On January 5, 2026, the Annual Budget Ordinance and General Ledger Account Restructuring Resolution were formally presented again among the proposed ordinances.
Then, on January 26, 2026, the council voted to table the Annual Budget Ordinance until July and also table the General Ledger Account Restructuring until July.
That sequence matters.
It shows the City was operating in a period where a working budget existed, but structural financial reforms and formal ordinance cleanup were still catching up.
That overlap makes it harder for taxpayers to distinguish between:
- originally budgeted spending,
- inherited obligations,
- later council approvals,
- and spending made harder to classify because the reporting structure itself was incomplete.
November 17, 2025 minutes showing proposed budget approved effective immediately.
January 5, 2026 minutes showing first presentation of Annual Budget Ordinance and GL restructuring

January 26, 2026 minutes showing Annual Budget Ordinance and GL restructuring tabled until July


Budgeted vs. Later-Approved Spending
The minutes also show that current-year spending included later council action on multiple items after the initial November budget approval.
For example:
- on December 30, 2025, council addressed emergency road repairs, Public Works staffing, infrastructure issues, and Public Works equipment;
- on February 2, 2026, council approved chamber sponsorship, a gala sponsorship, Smartboards for Margaret Elementary, conference attendance, National League of Cities participation, and speed tables.
- on February 16, 2026, council adopted the Public Works truck and trailer resolution.

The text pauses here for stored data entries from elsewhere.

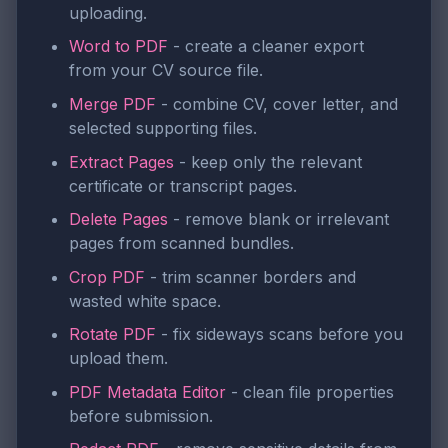
uploading.
Word to PDF
- create a cleaner export
from your CV source file.
Merge PDF
- combine CV, cover letter, and
selected supporting files.
Extract Pages
- keep only the relevant
certificate or transcript pages.
Delete Pages
- remove blank or irrelevant
pages from scanned bundles.
Crop PDF
- trim scanner borders and
wasted white space.
Rotate PDF
- fix sideways scans before you
upload them.
PDF Metadata Editor
- clean file properties
before submission.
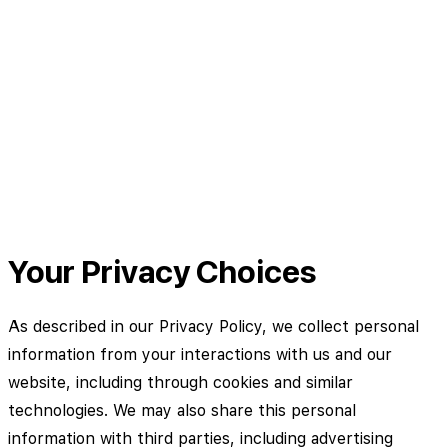
Your Privacy Choices
As described in our Privacy Policy, we collect personal
information from your interactions with us and our
website, including through cookies and similar
technologies. We may also share this personal
information with third parties, including advertising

Those actions are not all the same category.
Some are debt management.
Some are operational response.
Some are new approvals.
Some may be tied to budgeted line items, while others clearly required later action.

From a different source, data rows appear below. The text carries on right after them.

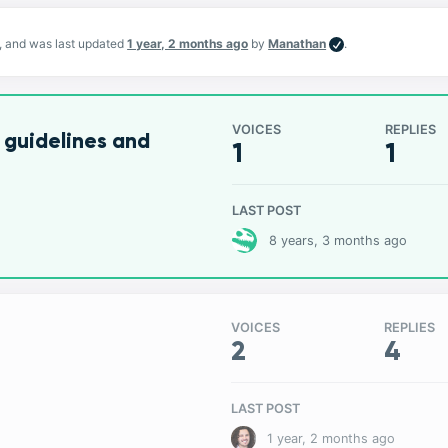
s, and was last updated
1 year, 2 months ago
by
Manathan
.
VOICES
REPLIES
 guidelines and
1
1
LAST POST
8 years, 3 months ago
VOICES
REPLIES
2
4
LAST POST
1 year, 2 months ago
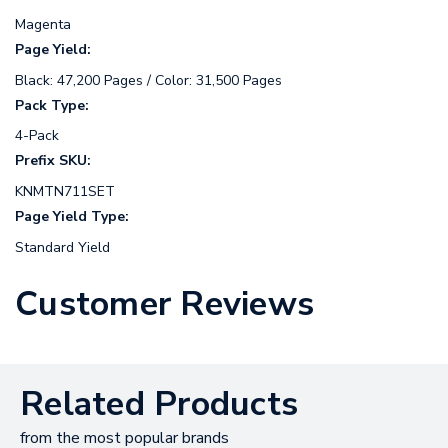
Magenta
Page Yield:
Black: 47,200 Pages / Color: 31,500 Pages
Pack Type:
4-Pack
Prefix SKU:
KNMTN711SET
Page Yield Type:
Standard Yield
Customer Reviews
Related Products
from the most popular brands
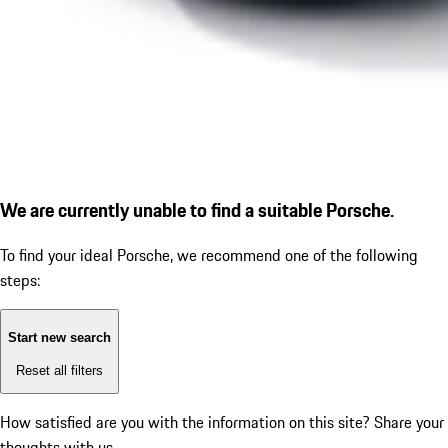
We are currently unable to find a suitable Porsche.
To find your ideal Porsche, we recommend one of the following
steps:
Start new search
Reset all filters
How satisfied are you with the information on this site?
Share your
thoughts with us.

If they are all blended into one undifferentiated “current spending” narrative, the public loses the ability to tell what was inherited, what was planned, and what was newly chosen.

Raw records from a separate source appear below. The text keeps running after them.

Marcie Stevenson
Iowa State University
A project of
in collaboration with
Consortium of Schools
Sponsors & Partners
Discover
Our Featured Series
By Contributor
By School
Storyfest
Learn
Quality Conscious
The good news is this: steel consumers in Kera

February 2, 2026 minutes showing multiple later-approved expenditure items

Why Structural Deficiencies Affect Spending Clarity
This brings the series full circle.
Part 1 explained that the City inherited reporting systems that did not align cleanly with the budget and a financial structure that did not consistently support transparent reporting. Part 2 explained how classification issues distorted revenue totals and required reconciliation before current-year numbers could be trusted.
The same problem affects spending.
If inherited obligations are not tagged separately, if pre-existing project commitments are mixed with current operating disbursements, and if later council approvals are not clearly mapped against the adopted budget, then expense reports stop being decision tools.
They become interpretation exercises.
And taxpayers should not have to guess.
Why This Matters
Taxpayers deserve to know the difference between:
- money spent because a prior obligation had to be paid,
- money spent because it was already budgeted,
- and money spent because a new decision was made.
Those are not political distinctions.
They are accounting distinctions.
And they are essential to honest public reporting.
If inherited obligations are blended into current-year discretionary spending, the public gets a false picture of present decision-making.
If later approvals are blended into the original budget narrative, the public cannot judge fiscal discipline accurately.
And if structural deficiencies prevent reliable classification, then confusion fills the space where transparency should be.
We are correcting that.
What Comes Next
In the next installment, we will go one step further and examine actions approved after budget adoption, operational expansions, department startup costs, and the financial effect of decisions made outside the original plan.
Not through opinion.
Through records.
Because responsible financial governance requires more than numbers on a page.
It requires that those numbers mean what they appear to mean.
And we will continue to show our work.